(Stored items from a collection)
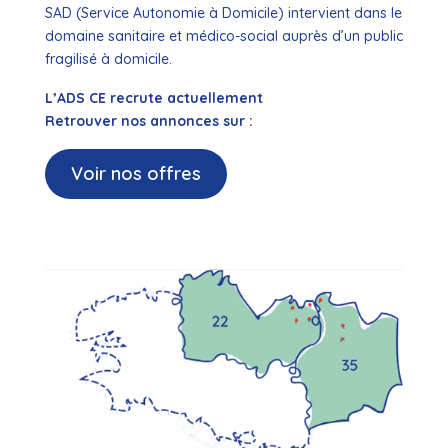
SAD (Service Autonomie à Domicile) intervient dans le
domaine sanitaire et médico-social auprès d’un public
fragilisé à domicile.
L’ADS CE recrute actuellement
Retrouver nos annonces sur :
Voir nos offres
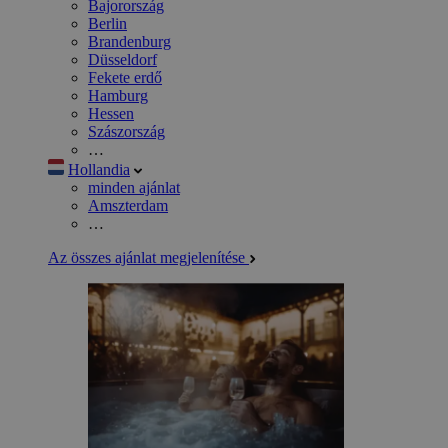
Bajorország
Berlin
Brandenburg
Düsseldorf
Fekete erdő
Hamburg
Hessen
Szászország
…
Hollandia
minden ajánlat
Amszterdam
…
Az összes ajánlat megjelenítése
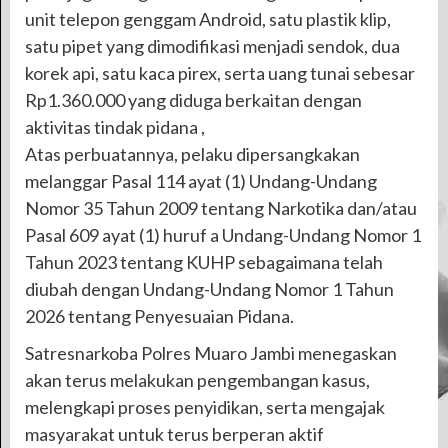
unit telepon genggam Android, satu plastik klip,
satu pipet yang dimodifikasi menjadi sendok, dua
korek api, satu kaca pirex, serta uang tunai sebesar
Rp1.360.000 yang diduga berkaitan dengan
aktivitas tindak pidana ,
Atas perbuatannya, pelaku dipersangkakan
melanggar Pasal 114 ayat (1) Undang-Undang
Nomor 35 Tahun 2009 tentang Narkotika dan/atau
Pasal 609 ayat (1) huruf a Undang-Undang Nomor 1
Tahun 2023 tentang KUHP sebagaimana telah
diubah dengan Undang-Undang Nomor 1 Tahun
2026 tentang Penyesuaian Pidana.
Satresnarkoba Polres Muaro Jambi menegaskan
akan terus melakukan pengembangan kasus,
melengkapi proses penyidikan, serta mengajak
masyarakat untuk terus berperan aktif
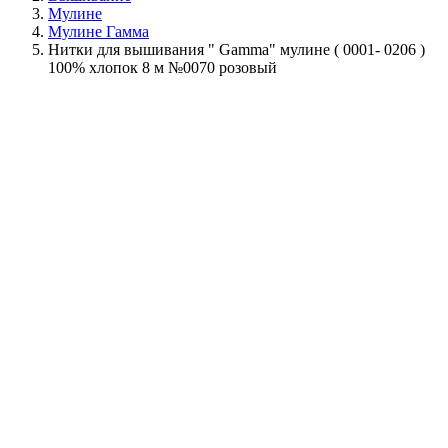
Мулине
Мулине Гамма
Нитки для вышивания " Gamma" мулине ( 0001- 0206 )
100% хлопок 8 м №0070 розовый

» **What the exercise asks**
How many lines in the records above contain the word "satu"? Reply with the number and nothing more.

» **Your solution**
3